== Required action ==
Write out exactly, and only, the lines below from the line with "right wrist: (779, 365)" through the line with "nose: (208, 89)"; pictures do not belong in the copy.

===== The data

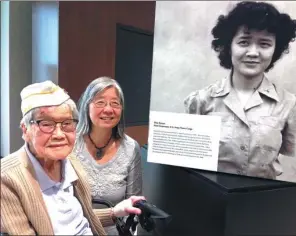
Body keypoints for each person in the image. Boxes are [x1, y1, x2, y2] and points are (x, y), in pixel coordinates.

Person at [0, 80, 144, 235]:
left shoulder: (68, 161)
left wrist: (114, 212)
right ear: (25, 130)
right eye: (46, 124)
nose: (59, 135)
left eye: (67, 123)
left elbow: (77, 218)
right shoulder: (7, 178)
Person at [184, 1, 296, 180]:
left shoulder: (289, 104)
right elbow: (188, 157)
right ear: (229, 46)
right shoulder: (200, 100)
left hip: (261, 201)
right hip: (209, 197)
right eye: (244, 42)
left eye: (264, 44)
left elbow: (289, 149)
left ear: (276, 49)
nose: (253, 52)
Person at [73, 77, 142, 235]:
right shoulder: (70, 144)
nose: (108, 109)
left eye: (115, 103)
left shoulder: (131, 148)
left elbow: (134, 205)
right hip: (75, 229)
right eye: (100, 102)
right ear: (86, 106)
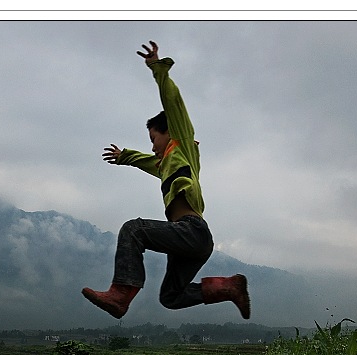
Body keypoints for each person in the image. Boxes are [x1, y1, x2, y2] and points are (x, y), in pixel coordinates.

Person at [82, 40, 250, 320]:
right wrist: (124, 156)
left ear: (169, 132)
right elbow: (147, 162)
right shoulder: (166, 164)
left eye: (153, 139)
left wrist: (158, 70)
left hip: (193, 231)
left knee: (133, 230)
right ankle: (229, 287)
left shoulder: (181, 145)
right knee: (171, 297)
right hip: (192, 243)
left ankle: (121, 294)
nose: (152, 146)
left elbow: (173, 104)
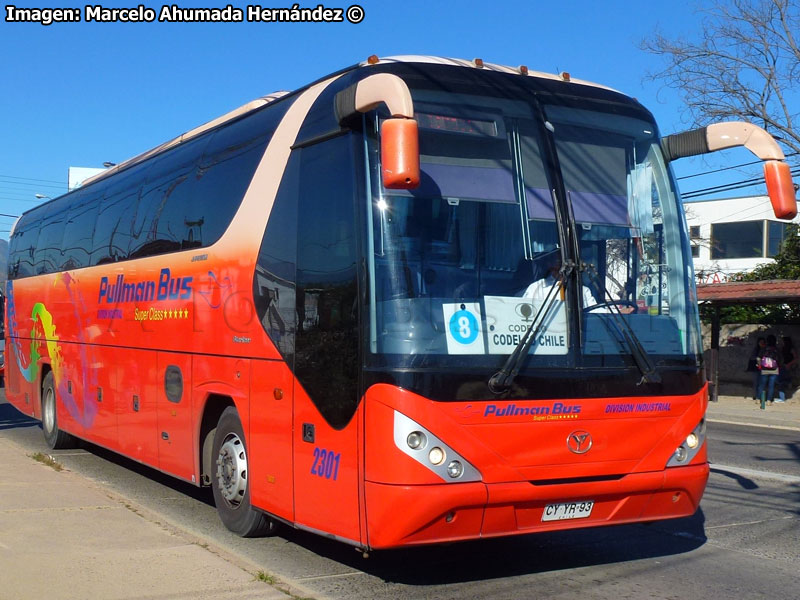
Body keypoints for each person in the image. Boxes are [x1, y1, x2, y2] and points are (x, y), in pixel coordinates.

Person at [522, 255, 604, 310]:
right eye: (558, 263)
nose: (562, 268)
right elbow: (526, 313)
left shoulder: (583, 290)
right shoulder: (536, 288)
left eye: (566, 265)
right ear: (550, 265)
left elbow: (595, 312)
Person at [756, 334, 780, 404]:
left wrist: (760, 365)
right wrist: (779, 365)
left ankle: (758, 399)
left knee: (762, 384)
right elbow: (781, 359)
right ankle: (769, 400)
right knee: (771, 385)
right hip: (774, 369)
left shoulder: (764, 348)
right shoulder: (777, 349)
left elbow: (758, 358)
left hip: (764, 369)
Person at [776, 336, 797, 402]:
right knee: (780, 381)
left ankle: (782, 398)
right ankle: (788, 382)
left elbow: (796, 358)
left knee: (781, 382)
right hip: (782, 366)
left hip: (787, 366)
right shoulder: (783, 348)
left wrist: (789, 364)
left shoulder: (791, 349)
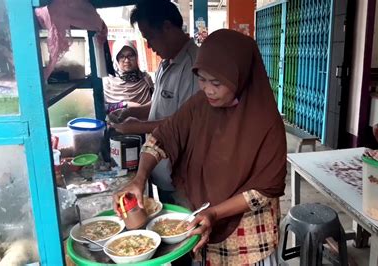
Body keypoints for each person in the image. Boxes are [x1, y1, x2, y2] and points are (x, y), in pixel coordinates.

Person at [113, 29, 287, 265]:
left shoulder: (266, 123)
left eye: (216, 82)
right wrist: (139, 178)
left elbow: (264, 190)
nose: (208, 89)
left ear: (241, 77)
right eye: (202, 79)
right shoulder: (200, 106)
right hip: (205, 222)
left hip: (248, 238)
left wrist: (215, 213)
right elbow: (161, 138)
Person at [109, 0, 199, 204]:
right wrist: (134, 114)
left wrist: (138, 127)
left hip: (182, 177)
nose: (149, 45)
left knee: (184, 229)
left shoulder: (194, 66)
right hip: (160, 168)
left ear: (167, 26)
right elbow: (160, 106)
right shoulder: (166, 63)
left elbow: (186, 121)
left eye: (150, 37)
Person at [103, 39, 154, 113]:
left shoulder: (145, 78)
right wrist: (124, 105)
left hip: (144, 123)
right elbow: (102, 108)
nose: (127, 60)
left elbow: (156, 103)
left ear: (136, 57)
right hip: (116, 123)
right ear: (116, 59)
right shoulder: (108, 81)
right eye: (122, 56)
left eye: (130, 55)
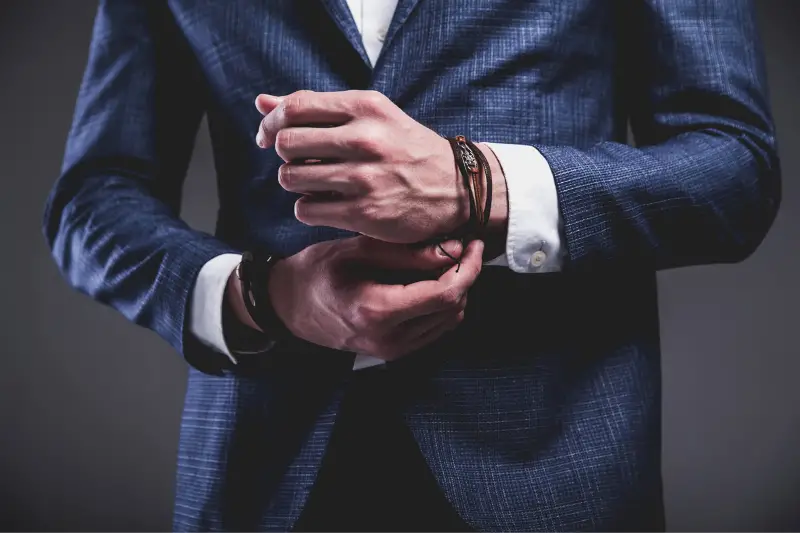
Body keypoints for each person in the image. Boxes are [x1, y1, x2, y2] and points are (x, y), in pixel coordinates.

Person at [43, 0, 781, 531]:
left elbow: (734, 166)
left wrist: (479, 184)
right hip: (262, 479)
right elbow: (94, 199)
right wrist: (265, 295)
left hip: (558, 469)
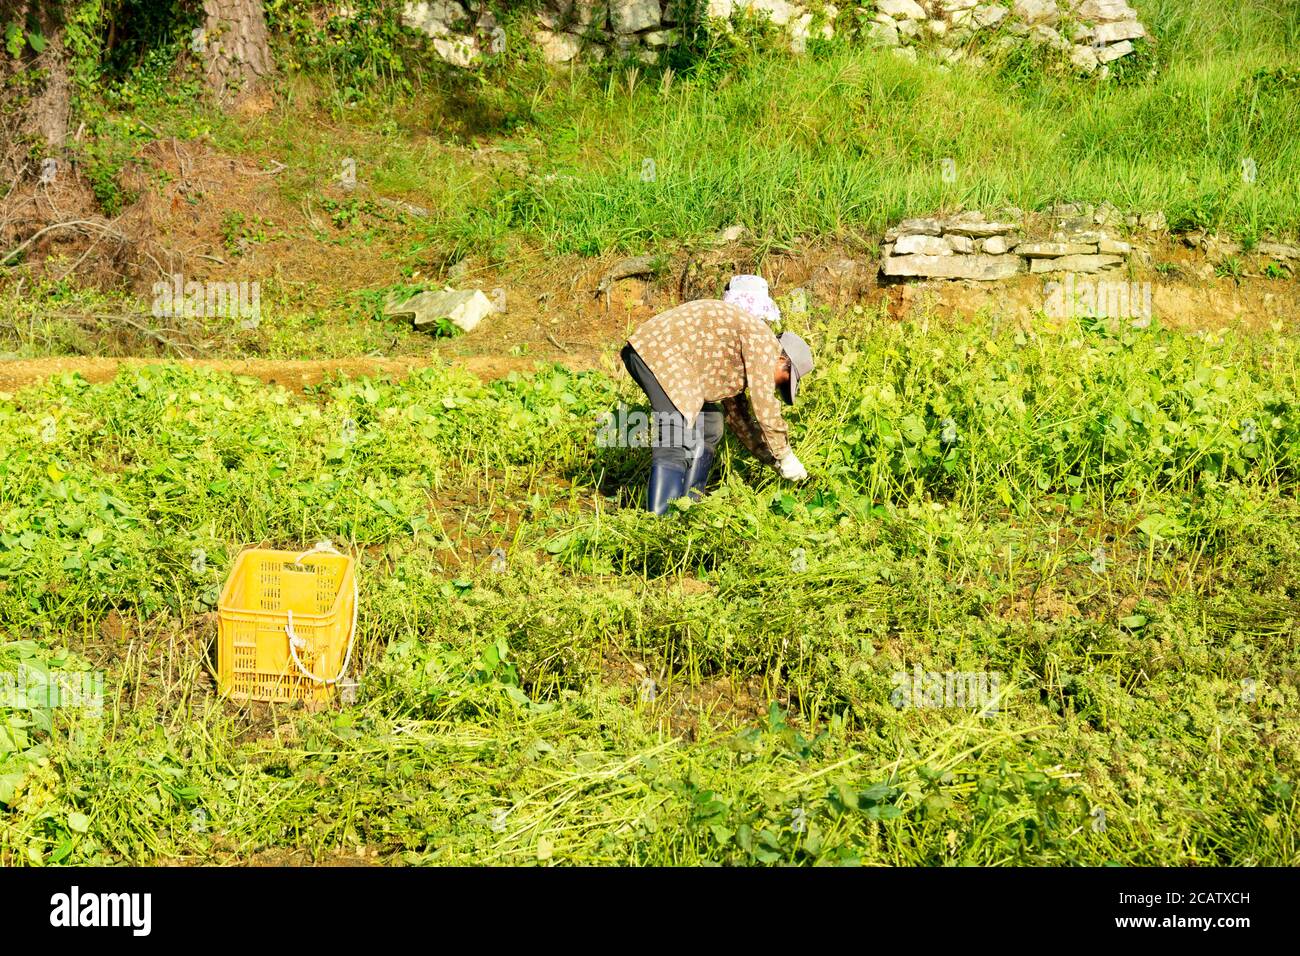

==========

== The answer ==
right wrist: (779, 365)
left ankle: (758, 399)
left knee: (762, 384)
right elbow: (781, 359)
right ankle: (769, 400)
right knee: (771, 385)
right hip: (774, 369)
left shoulder: (764, 348)
right shoulder: (777, 349)
left elbow: (758, 358)
left hip: (764, 369)
Person at [776, 336, 797, 402]:
right knee: (780, 381)
left ankle: (782, 398)
right ankle: (788, 382)
left elbow: (796, 358)
left knee: (781, 382)
right hip: (782, 366)
left hip: (787, 366)
right shoulder: (783, 348)
left wrist: (789, 364)
left shoulder: (791, 349)
Body keypoints for each person in the image. Boxes are [x1, y1, x2, y2] and points are (x, y), in pixel coordinates.

Person at [113, 29, 287, 265]:
left shoulder: (266, 123)
left eye: (216, 82)
right wrist: (139, 178)
left elbow: (264, 190)
nose: (208, 89)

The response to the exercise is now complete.